• _DIRECTIONS_: Looking at the listing below, how many lines include "本条为新增条文"? Answer with the number only.

• _TASK INPUTS_:
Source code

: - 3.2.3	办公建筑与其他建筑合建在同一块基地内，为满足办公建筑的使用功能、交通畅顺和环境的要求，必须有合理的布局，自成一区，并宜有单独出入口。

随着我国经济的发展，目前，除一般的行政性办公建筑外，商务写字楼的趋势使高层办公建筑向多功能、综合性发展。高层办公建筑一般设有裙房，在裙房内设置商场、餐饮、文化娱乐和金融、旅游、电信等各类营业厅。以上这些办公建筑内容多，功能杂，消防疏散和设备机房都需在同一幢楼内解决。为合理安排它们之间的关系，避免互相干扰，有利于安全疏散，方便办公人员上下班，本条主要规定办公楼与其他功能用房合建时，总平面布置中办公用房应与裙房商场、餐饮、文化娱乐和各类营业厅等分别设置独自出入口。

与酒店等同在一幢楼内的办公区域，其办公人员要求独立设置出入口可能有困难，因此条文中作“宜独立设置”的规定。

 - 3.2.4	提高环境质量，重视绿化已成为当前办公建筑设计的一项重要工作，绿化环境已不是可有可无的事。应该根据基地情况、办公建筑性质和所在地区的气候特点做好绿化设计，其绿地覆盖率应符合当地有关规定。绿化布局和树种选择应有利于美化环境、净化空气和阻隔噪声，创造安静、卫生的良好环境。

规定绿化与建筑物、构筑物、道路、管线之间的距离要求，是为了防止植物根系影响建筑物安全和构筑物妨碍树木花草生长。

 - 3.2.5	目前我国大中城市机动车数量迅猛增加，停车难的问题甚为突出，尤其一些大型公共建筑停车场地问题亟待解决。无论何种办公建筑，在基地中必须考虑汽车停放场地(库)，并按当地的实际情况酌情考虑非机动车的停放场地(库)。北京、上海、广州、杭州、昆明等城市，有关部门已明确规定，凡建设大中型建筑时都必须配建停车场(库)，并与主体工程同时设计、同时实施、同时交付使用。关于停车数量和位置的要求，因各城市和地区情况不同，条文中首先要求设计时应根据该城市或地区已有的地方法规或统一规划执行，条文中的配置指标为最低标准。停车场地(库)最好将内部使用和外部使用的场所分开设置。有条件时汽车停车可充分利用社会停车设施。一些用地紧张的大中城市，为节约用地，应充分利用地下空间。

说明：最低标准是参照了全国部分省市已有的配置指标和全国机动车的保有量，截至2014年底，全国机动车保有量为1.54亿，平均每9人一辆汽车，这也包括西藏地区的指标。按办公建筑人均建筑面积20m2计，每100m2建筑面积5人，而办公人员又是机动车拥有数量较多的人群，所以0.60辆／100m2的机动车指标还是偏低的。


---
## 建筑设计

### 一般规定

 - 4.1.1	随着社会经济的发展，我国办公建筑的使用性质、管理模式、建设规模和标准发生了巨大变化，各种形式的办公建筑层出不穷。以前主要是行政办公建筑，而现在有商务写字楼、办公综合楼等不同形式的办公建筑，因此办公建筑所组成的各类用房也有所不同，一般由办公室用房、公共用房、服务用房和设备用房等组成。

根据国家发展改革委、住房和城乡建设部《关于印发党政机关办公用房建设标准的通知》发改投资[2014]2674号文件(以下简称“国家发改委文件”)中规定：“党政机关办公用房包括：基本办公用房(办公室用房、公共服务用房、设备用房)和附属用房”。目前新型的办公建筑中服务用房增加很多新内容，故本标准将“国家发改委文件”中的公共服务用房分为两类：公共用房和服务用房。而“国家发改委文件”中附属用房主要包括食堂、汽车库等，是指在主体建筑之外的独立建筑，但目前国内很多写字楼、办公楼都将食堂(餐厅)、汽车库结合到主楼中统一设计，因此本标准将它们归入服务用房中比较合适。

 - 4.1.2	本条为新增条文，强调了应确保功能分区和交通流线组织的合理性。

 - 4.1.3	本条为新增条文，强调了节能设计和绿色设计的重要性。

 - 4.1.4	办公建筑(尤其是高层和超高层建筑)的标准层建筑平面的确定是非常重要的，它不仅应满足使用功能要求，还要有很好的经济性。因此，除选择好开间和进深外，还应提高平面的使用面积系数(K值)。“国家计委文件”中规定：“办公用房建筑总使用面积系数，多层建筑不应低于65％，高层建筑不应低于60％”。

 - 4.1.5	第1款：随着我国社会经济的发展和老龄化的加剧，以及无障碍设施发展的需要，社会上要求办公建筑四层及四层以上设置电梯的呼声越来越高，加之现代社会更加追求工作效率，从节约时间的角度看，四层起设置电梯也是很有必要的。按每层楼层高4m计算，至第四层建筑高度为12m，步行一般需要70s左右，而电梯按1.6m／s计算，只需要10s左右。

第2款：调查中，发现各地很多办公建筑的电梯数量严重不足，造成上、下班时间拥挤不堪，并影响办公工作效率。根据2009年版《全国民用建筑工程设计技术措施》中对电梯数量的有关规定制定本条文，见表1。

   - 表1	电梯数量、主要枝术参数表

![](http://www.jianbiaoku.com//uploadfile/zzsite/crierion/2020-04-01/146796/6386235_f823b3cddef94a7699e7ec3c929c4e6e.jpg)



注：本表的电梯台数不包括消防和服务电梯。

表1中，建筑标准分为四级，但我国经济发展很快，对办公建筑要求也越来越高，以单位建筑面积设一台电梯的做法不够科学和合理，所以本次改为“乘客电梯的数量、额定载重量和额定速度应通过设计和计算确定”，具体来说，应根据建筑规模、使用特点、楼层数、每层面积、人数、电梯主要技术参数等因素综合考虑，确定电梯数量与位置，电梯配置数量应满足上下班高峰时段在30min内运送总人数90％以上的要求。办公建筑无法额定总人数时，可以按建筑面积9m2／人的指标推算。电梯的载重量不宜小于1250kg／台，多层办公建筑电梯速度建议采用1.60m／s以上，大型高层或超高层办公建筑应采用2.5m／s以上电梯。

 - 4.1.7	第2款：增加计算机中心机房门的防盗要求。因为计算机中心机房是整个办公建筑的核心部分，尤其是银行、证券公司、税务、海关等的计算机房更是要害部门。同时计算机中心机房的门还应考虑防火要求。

• _RESULT FOR THIS TASK_: 2